*Exercise prompt*. Pull every line holding the word "depth" out of the data and copy it.

*Records supplied*.

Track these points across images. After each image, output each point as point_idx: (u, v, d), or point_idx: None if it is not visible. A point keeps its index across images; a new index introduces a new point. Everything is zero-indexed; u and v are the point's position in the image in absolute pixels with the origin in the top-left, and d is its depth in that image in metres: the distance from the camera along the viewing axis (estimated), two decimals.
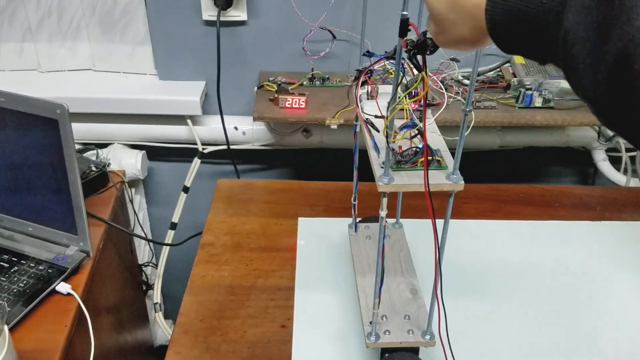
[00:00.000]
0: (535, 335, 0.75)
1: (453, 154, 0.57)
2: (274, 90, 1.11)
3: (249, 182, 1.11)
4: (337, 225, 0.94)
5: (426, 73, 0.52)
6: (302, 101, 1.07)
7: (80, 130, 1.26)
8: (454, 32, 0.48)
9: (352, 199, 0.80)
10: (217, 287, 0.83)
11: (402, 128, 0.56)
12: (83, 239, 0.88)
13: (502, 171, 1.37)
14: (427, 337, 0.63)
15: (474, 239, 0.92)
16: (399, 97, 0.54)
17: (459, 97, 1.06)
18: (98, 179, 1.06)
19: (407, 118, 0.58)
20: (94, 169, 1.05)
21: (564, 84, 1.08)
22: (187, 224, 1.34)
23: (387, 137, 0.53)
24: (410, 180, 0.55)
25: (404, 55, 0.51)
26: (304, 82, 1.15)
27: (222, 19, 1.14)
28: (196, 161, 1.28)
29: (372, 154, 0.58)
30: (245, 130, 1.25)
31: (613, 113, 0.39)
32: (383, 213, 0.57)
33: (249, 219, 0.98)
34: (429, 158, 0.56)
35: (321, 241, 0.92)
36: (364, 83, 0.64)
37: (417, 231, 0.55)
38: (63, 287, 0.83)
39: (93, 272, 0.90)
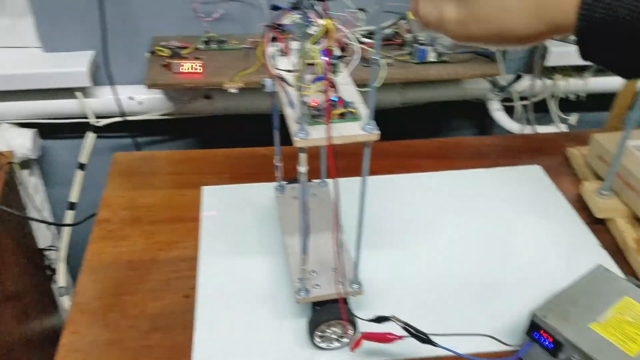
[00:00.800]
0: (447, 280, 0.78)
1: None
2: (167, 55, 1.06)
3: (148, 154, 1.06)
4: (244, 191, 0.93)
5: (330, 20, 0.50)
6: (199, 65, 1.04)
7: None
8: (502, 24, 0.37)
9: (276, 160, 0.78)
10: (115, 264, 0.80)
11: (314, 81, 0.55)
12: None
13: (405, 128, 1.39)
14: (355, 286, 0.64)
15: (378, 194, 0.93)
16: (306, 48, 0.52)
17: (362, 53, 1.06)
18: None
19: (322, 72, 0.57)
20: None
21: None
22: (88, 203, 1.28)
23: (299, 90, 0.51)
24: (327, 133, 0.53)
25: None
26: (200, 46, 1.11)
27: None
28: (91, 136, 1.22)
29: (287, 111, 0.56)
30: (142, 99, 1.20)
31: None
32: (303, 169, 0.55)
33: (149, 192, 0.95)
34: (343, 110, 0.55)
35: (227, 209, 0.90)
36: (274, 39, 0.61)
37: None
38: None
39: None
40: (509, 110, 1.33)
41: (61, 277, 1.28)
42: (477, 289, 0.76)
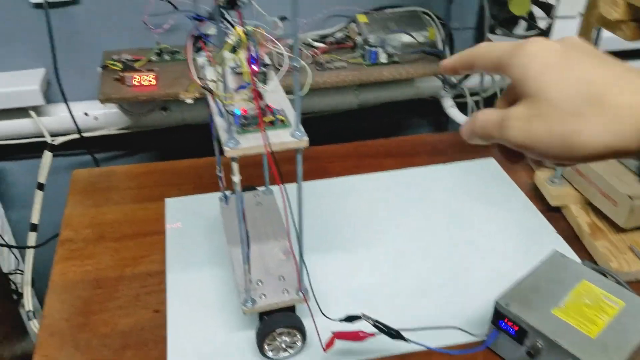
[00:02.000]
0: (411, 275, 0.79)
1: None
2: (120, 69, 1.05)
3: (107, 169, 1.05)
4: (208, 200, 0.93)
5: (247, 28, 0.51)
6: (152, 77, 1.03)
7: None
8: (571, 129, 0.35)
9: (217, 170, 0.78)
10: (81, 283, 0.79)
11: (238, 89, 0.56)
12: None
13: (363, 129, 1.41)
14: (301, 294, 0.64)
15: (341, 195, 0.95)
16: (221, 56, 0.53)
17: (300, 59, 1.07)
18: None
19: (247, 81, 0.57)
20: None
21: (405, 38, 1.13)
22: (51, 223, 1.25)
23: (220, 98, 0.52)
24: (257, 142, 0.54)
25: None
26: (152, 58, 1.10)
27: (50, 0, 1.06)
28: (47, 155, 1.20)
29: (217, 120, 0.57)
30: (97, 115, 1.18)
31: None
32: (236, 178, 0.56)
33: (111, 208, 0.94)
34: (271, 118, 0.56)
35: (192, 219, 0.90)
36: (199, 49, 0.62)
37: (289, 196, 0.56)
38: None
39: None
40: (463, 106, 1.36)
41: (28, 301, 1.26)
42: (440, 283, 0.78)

---

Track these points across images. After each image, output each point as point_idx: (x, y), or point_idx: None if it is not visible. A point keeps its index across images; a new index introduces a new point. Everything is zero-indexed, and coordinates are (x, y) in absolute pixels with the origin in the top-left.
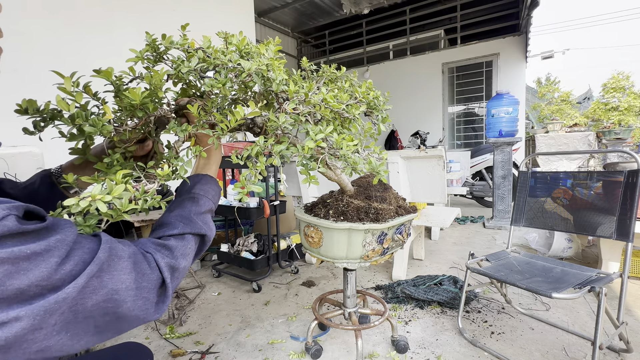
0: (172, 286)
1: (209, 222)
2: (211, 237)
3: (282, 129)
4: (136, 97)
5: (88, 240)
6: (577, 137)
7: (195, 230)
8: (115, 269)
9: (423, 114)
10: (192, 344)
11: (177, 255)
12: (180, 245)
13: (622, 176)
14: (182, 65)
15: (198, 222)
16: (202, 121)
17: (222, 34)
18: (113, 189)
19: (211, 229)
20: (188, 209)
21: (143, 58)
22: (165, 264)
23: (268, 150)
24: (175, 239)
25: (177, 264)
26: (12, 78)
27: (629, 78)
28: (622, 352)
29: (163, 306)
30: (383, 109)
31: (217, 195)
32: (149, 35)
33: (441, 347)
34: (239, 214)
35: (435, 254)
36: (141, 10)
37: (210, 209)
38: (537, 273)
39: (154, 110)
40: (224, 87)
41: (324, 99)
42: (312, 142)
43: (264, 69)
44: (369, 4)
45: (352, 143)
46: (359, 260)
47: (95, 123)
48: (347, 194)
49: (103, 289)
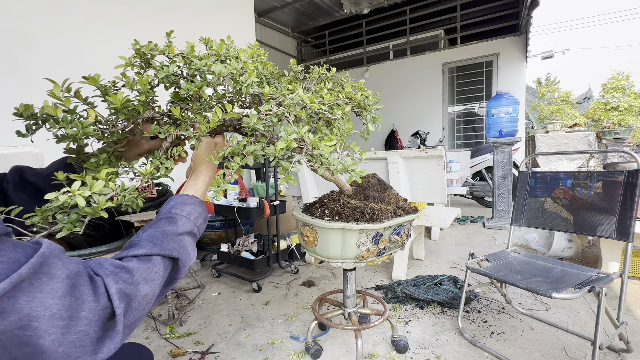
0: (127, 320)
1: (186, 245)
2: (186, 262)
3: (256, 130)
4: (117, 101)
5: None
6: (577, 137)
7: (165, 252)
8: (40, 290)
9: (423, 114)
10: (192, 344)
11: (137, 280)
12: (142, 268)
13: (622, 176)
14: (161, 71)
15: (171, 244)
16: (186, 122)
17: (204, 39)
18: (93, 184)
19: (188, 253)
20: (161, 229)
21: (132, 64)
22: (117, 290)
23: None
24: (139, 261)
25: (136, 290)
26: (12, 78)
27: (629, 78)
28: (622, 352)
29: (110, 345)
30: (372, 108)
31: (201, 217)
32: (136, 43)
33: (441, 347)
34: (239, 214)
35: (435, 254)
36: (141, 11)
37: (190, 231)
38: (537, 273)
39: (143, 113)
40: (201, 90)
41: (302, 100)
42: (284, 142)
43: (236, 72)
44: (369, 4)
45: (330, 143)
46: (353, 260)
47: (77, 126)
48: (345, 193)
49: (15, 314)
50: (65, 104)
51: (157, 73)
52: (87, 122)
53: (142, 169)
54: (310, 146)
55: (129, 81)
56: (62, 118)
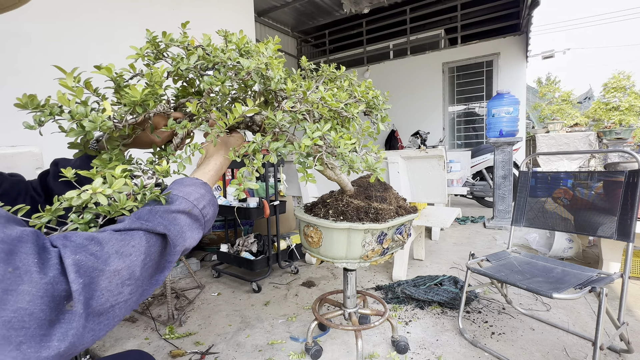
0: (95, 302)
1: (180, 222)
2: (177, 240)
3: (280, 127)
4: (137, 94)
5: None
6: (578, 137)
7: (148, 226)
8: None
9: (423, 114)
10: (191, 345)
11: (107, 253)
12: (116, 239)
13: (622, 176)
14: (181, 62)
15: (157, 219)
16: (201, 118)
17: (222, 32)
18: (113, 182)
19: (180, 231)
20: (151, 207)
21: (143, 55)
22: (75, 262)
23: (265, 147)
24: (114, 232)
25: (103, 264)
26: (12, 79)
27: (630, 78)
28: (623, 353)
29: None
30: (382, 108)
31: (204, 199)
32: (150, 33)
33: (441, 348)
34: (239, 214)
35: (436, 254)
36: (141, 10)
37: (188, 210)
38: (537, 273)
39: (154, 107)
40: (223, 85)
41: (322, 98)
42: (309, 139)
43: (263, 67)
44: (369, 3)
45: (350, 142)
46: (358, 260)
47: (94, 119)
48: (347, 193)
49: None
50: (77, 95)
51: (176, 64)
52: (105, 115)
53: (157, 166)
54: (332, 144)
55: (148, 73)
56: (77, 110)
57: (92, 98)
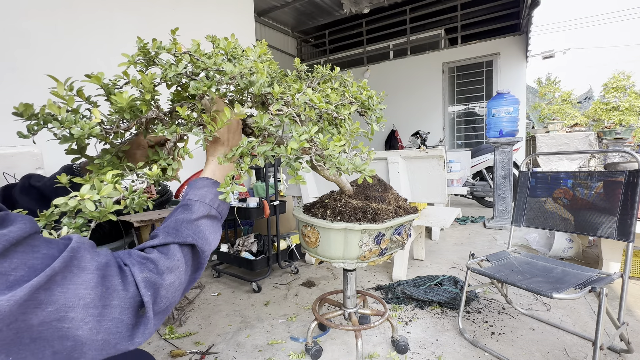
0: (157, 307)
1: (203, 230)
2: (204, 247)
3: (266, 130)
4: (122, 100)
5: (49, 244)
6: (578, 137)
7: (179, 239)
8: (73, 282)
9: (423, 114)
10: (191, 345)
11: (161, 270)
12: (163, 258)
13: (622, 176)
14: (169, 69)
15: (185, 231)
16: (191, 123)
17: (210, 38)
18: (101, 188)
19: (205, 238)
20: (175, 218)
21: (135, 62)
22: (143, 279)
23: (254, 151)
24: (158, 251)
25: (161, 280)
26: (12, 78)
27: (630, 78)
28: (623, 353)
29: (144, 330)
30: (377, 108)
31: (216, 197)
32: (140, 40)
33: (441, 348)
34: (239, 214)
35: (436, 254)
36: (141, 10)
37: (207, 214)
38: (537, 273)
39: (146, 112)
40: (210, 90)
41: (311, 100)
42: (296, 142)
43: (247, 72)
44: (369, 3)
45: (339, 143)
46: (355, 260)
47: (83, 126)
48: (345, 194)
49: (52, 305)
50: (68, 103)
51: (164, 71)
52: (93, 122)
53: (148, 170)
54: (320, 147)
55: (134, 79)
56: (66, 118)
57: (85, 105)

---

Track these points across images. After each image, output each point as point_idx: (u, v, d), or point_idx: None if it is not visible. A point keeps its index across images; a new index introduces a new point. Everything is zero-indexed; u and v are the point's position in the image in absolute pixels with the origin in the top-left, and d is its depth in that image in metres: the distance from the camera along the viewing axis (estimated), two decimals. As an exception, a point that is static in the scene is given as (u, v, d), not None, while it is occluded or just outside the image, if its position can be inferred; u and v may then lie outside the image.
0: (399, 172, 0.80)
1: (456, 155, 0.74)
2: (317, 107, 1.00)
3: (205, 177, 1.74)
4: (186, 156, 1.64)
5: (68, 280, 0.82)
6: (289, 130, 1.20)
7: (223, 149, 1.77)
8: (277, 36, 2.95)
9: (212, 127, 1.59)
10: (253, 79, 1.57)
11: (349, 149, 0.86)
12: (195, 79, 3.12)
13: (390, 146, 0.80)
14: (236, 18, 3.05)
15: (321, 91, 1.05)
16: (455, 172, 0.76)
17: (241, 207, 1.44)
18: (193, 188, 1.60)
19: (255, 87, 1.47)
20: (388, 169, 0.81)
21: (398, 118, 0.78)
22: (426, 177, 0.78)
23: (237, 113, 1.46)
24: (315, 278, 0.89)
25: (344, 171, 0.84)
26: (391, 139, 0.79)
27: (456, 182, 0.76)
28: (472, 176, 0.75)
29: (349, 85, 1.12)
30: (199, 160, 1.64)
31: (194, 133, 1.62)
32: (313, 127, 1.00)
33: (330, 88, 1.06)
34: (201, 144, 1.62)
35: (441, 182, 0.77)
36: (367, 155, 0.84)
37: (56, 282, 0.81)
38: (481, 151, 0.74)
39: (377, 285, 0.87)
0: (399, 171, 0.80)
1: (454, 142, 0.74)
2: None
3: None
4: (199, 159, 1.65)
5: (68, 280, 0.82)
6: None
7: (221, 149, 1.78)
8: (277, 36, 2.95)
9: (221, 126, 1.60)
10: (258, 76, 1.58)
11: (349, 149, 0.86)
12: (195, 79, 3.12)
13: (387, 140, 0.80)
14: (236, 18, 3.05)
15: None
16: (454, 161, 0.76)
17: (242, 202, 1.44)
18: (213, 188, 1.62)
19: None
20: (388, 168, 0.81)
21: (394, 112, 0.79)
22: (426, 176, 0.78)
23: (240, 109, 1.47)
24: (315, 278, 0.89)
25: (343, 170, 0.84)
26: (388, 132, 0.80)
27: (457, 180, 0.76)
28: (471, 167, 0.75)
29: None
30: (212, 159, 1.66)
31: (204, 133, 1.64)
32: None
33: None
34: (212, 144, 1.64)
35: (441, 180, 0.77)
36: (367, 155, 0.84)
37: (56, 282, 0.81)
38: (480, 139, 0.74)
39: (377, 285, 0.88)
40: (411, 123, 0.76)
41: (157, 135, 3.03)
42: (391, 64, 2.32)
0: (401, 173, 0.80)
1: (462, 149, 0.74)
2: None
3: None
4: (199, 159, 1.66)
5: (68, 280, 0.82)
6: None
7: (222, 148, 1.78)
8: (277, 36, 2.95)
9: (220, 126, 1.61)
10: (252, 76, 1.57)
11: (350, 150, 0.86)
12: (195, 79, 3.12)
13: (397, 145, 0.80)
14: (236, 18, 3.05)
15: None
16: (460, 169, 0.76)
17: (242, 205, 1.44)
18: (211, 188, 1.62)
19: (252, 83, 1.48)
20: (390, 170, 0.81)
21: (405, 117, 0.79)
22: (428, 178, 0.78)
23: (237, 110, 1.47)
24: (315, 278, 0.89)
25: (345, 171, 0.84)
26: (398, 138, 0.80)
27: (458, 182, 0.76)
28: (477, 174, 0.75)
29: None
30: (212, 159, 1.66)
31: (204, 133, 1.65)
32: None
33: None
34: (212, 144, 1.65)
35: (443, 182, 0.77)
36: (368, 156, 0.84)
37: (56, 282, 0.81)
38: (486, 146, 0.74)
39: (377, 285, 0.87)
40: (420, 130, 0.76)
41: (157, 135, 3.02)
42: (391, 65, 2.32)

*Response area*.
Track these points across images. After each image, output each point as point_idx: (u, v, d), or point_idx: None if it is not visible. A point keeps its index across images; a new index introduces a new point. Everything is zero-indexed; u and v are the point's position in the image in absolute pixels with the origin in the top-left, and d is its depth in that image in metres: the distance from the camera along the viewing axis (estimated), two decimals.
Track these points across images. After each image, output each point as point_idx: (u, v, d), or point_idx: None if it is not visible. A point keeps its index across images; a new index introduces a new point. Everything is zero-indexed; u and v are the point's position in the image in absolute pixels with the origin in the top-left, and d is its depth in that image in metres: the distance from the camera along the viewing axis (estimated), two decimals. As an exception, a point that is static in the scene is given as (u, v, d), not None, while it is occluded or just outside the image, if its position can be inferred; u and v may then lie outside the image.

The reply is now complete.